İstanbul Sözleşmesi tartışmaları hakkında söylemek istediklerimin etrafında dolaşmaya devam edeceğim bu yazıda da. Kendi deneyimleri dışındaki yaşamlardan habersiz, kadınların farklı hayatlarına duyarsız ve ilgisiz insanların verdikleri afaki roller ne yazık ki sert bir duvara çarpıp dağılıyor. Aklımızdan çıkmayan bir öğüt vardı: “Hamile kadınlar çirkin oluyor, evlerinden çıkmasınlar, akşam kocaları gelip onları otomobilleriyle gezdirsinler.” Çirkinlik yargısı bir tarafa Emel Çelebi’nin Gündelikçi belgeselindeki (2006) kadınları unutmak ne mümkün. Yaşlı bir kadın geçmişte nasıl hamileyken sonra da bebeği kucağında temizliğe gittiğini anlatıyordu gözleri dolarak. On binlerce kadın ağır ev işinde sigortasız çalışıyor. Bir erkeğin çekemeyeceği gardıropları çekmek, ağır kanepeleri kaldırmak, halıları silkelemek, düşme tehlikesi içinde camları silmek zorunda kalıyorlar, neden acaba? Ev sahiplerinin davranışları ise acımakla incitmek, toz bezi olarak görmekle, dertlerini dinlemek arasında değişiyor. İşin iki yanında kurulan güç ve öznellik ilişkilerini Aksu Bora’nın ‘Kadınların Sınıfı: Ücretli Ev Emeği ve Kadın Öznelliğinin İnşası’ kitabından okumak mümkün. Bugün Ahu Öztürk’ün Toz Bezi filminde(2015) ele aldığı büyük şehirde tutunmaya çalışan iki Kürt kadının hikayesinden söz edeceğim. Gecekondu mahallesinde komşu olan kadınlardan Hatun’un kocası bir kahvehanede çaycılık yapmakta, evde her türlü hizmeti hak etmektedir.
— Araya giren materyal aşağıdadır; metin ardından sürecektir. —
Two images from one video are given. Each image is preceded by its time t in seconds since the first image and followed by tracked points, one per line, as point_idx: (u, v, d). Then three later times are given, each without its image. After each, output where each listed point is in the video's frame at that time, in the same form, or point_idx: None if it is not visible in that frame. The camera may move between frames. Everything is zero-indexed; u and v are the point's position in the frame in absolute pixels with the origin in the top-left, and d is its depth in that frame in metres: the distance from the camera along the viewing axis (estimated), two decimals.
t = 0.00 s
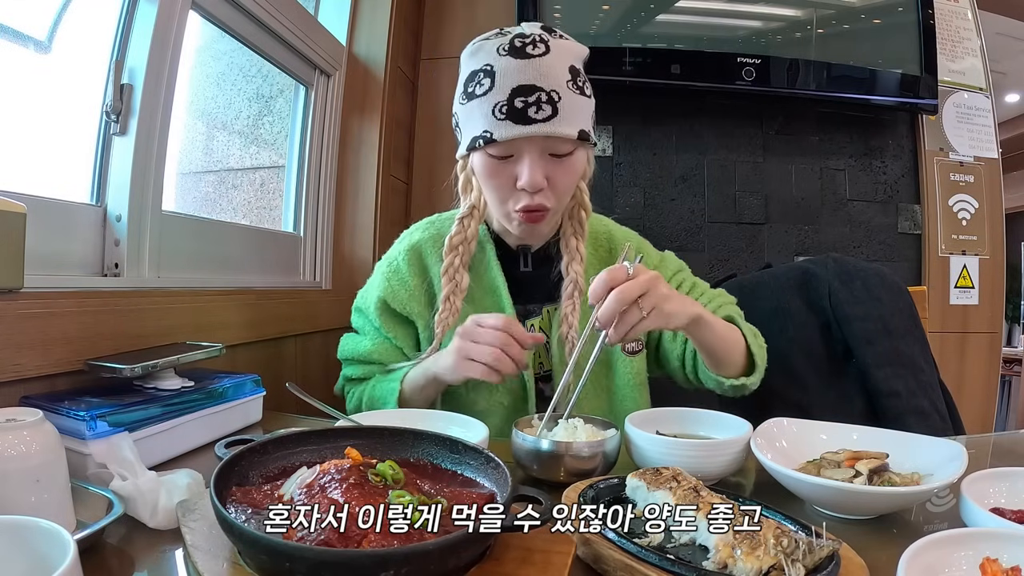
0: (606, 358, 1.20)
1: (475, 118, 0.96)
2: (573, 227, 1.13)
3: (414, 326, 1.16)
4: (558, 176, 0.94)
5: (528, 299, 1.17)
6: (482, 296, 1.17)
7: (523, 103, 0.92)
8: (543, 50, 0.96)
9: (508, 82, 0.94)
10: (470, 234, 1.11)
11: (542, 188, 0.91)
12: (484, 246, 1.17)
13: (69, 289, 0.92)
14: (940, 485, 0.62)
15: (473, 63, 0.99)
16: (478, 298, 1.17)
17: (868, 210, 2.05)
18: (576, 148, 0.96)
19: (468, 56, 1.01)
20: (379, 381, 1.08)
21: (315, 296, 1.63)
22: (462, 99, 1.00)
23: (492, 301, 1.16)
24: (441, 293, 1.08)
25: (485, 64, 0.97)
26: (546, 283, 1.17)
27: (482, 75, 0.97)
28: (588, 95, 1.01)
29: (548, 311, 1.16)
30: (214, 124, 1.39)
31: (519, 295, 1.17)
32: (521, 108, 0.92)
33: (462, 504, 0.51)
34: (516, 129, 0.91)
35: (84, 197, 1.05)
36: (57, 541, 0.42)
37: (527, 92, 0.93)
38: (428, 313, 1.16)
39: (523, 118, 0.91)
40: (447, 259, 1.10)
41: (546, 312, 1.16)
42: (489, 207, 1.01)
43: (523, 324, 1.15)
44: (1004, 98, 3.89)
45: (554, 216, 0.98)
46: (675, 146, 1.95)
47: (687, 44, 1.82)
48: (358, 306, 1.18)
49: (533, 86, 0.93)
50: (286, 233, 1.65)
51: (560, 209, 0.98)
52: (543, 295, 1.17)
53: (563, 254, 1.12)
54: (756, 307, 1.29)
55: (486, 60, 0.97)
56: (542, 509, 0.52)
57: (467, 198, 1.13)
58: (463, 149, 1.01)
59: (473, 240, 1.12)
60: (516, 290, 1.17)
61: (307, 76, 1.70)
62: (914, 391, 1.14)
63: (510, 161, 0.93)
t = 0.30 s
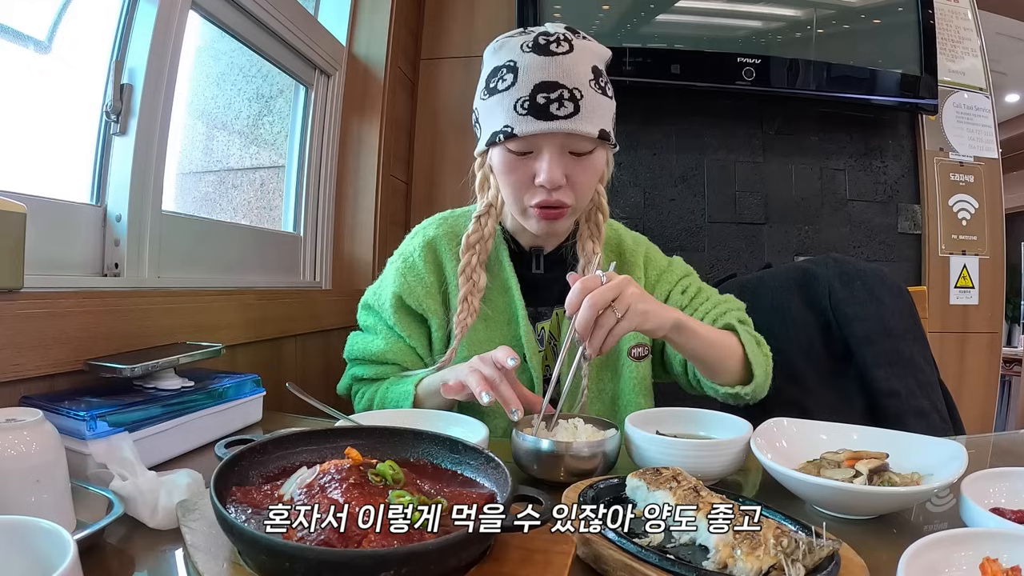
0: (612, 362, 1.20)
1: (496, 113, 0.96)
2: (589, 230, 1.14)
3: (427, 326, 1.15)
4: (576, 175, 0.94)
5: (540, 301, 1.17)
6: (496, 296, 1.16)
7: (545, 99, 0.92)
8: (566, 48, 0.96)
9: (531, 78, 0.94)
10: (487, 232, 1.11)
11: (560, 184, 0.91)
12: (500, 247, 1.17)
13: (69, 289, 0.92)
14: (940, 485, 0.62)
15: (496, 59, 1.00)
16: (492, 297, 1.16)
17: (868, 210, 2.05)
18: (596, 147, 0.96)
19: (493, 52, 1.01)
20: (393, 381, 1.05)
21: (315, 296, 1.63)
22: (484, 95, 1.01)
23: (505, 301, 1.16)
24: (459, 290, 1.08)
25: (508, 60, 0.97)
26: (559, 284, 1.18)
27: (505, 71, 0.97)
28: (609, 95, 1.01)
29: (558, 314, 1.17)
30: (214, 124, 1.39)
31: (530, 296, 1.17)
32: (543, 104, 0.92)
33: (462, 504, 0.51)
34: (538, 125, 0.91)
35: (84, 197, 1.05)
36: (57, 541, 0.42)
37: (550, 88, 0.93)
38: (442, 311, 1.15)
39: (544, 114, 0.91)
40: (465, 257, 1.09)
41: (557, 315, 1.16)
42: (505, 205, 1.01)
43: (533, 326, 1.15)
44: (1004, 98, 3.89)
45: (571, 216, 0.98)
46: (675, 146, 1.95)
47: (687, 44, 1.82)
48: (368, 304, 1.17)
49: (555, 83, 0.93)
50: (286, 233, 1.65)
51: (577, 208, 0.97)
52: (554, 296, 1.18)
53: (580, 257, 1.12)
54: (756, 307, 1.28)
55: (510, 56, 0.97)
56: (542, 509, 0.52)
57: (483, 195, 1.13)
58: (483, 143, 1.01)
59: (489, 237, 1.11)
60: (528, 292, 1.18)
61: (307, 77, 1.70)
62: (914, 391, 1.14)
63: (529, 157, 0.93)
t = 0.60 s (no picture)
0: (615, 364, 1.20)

Kazandığı para aileyi geçindiremediğinden Hatun ev işlerine giderek destek olmak zorundadır. Onu ayakta tutan ise günün birinde ev alıp şehre sağlam tutunma hayalidir. Sürekli satılık ilanlarına bakarak kendine kuvvet verir. Çoğu evde olduğu gibi çocuğun okul işleriyle ilgilenme, aileyi ayakta tutmak için öfkeleri yatıştırma rolünü üstlenmiştir. Kocası Şero aslında görece iyi adamdır, kabalığı, tembelliği, iğnelemesi vardır ama fiziksel şiddeti yoktur mesela.
Nesrin ise işsiz kocasına bir kez “iş bulmadan gelme” serzenişinde bulundu diye nazlı, onurlu kocası küçük kızıyla karısını tümüyle terk etmiştir ve film boyunca bir daha haber alamaz Nesrin. Fakat temizliğine gittiği Aslı hanımdan bol bol öğüt alır. Ağlayıp sızlamak yerine kendi hayatını kurması, sigortalı bir iş bulması gerekmektedir. İnsancıl, ilgili ve hassas bir tutum içinden ast üst ilişkisinin kralını kurar. Eğitimli çalışan bir kadın olarak ev işçiliği statüsünü teslim edip sigortasını sağlamak yerine “Aslı abla” konumuyla emeği keyfekeder aile işine dönüştürür. Öte yandan ne olmuşsa olmuş, kaba örüntülerle her zamanki gibi ailede hasta babasıyla ilgilenme işi yalnız yaşayan Aslı’ya kalmıştır.
Hatun’un burjuva bir kadın olan yaşlı işvereni “Ayten abla”sına gelince. İnce işleri kendisi yapıp kaba işleri yaptırma düşüncesine bile yakın değildir. Kadınlığını kanıtlayacağı bir merci olmadığından, dolapların ve mutfağın ayrıntılı temizlik ve düzenine kadar Hatun’a bırakır. Misafir gelen kibirli ahbabına yukarı yeni taşınan komşusundan söz ederken ‘Diyarbakırlılar ama iyi insanlar’ sözü etnik ayrıma göndermedir. Misafiri de Hatun’a “kumralsın bizim gibi Çerkezsin galiba” der. Bir suçu örtbas eder gibi susar hatun. Hatta bazı kurumlarda iş başvurusu yaparken Çerkez olduğunu söyler kendisiyle dalga geçerek. Ülkede koşulların değişmesi nedeniyle birazcık zam istediğinde ise “abla” kabul etmez, “bu yeterli, sen bilirsin” deyip ailevi gibi görünen emek yapısını bozuverir.